---- Trecho de origem

Para muitos trabalhadores, os contracheques de início de ano já vieram com uma novidade: o Imposto de Renda passou a ser descontado de acordo com as mudanças estabelecidas pelo governo federal. A atualização, no entanto, traz um ponto que pode gerar dúvida: embora a retenção mensal já siga a nova legislação, essas regras não serão aplicadas na declaração de 2026.
Para esclarecer o que é importante observar para não confundir as recentes alterações no Imposto de Renda com a declaração deste ano e evitar que contribuintes deixem de prestar contas em 2026, Zero Hora conversou com a contadora Eliane Soares Neves, vice-presidente técnica do Conselho Regional de Contabilidade do Rio Grande do Sul (CRC-RS).
Imposto de Renda 2026
O que vale na declaração do IR em 2026?
A declaração do Imposto de Renda de 2026 seguirá as regras que estavam em vigor em 2025, porque a Receita Federal sempre utiliza como referência o ano-base. No caso, os rendimentos, deduções e limites aplicáveis ao longo do ano anterior à entrega da documentação.
Dessa forma, como a nova faixa de isenção de até R$ 5 mil e demais mudanças só passaram a valer a partir de 2026, a declaração deste ano continua seguindo a legislação antiga.
Quem deve declarar Imposto de Renda em 2026?
A Receita Federal divulgou que o prazo para envio da declaração vai de 23 de março até 29 de maio.

--------
---- Entradas fornecidas

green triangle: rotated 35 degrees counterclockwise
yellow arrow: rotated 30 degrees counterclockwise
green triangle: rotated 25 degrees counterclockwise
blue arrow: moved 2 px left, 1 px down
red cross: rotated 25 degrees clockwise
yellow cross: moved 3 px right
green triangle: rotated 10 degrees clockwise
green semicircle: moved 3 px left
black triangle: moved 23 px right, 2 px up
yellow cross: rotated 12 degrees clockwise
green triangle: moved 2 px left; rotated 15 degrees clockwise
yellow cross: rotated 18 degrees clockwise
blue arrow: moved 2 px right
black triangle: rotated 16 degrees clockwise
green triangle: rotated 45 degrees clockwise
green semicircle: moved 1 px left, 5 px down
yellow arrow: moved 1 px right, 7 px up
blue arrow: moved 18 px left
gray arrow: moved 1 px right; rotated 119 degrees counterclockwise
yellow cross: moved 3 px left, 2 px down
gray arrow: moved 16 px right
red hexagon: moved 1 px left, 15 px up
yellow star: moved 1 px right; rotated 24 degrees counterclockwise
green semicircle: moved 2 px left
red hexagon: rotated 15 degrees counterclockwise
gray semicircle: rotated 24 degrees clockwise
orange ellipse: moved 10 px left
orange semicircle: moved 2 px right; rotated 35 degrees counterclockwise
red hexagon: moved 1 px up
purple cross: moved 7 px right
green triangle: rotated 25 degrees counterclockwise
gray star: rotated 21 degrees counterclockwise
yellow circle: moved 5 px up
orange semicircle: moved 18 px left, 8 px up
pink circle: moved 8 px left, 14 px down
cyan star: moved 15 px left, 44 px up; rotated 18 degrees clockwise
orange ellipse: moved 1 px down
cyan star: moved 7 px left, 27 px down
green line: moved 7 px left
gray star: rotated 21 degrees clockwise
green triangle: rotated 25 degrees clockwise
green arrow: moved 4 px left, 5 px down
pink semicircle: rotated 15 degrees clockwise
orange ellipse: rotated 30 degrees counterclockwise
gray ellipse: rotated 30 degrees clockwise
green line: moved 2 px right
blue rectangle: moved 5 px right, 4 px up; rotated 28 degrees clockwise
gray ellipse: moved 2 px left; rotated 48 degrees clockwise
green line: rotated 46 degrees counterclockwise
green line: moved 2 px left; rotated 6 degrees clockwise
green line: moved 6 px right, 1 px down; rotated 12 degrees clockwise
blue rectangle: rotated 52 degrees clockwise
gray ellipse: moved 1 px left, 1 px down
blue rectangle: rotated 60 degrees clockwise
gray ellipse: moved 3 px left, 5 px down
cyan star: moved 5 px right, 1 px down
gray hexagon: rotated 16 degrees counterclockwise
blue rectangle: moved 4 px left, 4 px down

--------

▶ Tarefa proposta A: Resuma em duas frases o texto sobre o Imposto de Renda.
▶ Tarefa proposta B:
Com base no texto sobre o Imposto de Renda, responda a estas perguntas:
(i) Que cargo Eliane Soares Neves ocupa no CRC-RS?
(ii) Até que valor vai a nova faixa de isenção?
(iii) Qual é o prazo para envio da declaração?
▶ Tarefa proposta C: Por favor, redigite o trecho do texto sobre o Imposto de Renda que começa em "Imposto de Renda 2026" e segue até "entrega da documentação.".

▶ Resposta da tarefa A: Os contracheques de início de ano já trazem o desconto do Imposto de Renda conforme as mudanças estabelecidas pelo governo federal, mas essas regras não serão aplicadas na declaração de 2026. A declaração de 2026 seguirá as regras em vigor em 2025, porque a Receita Federal usa o ano-base como referência, e o prazo de envio vai de 23 de março a 29 de maio.

▶ Resposta da tarefa B:
(i) Vice-presidente técnica.
(ii) Até R$ 5 mil.
(iii) De 23 de março até 29 de maio.

▶ Resposta da tarefa C:
Imposto de Renda 2026
O que vale na declaração do IR em 2026?
A declaração do Imposto de Renda de 2026 seguirá as regras que estavam em vigor em 2025, porque a Receita Federal sempre utiliza como referência o ano-base. No caso, os rendimentos, deduções e limites aplicáveis ao longo do ano anterior à entrega da documentação.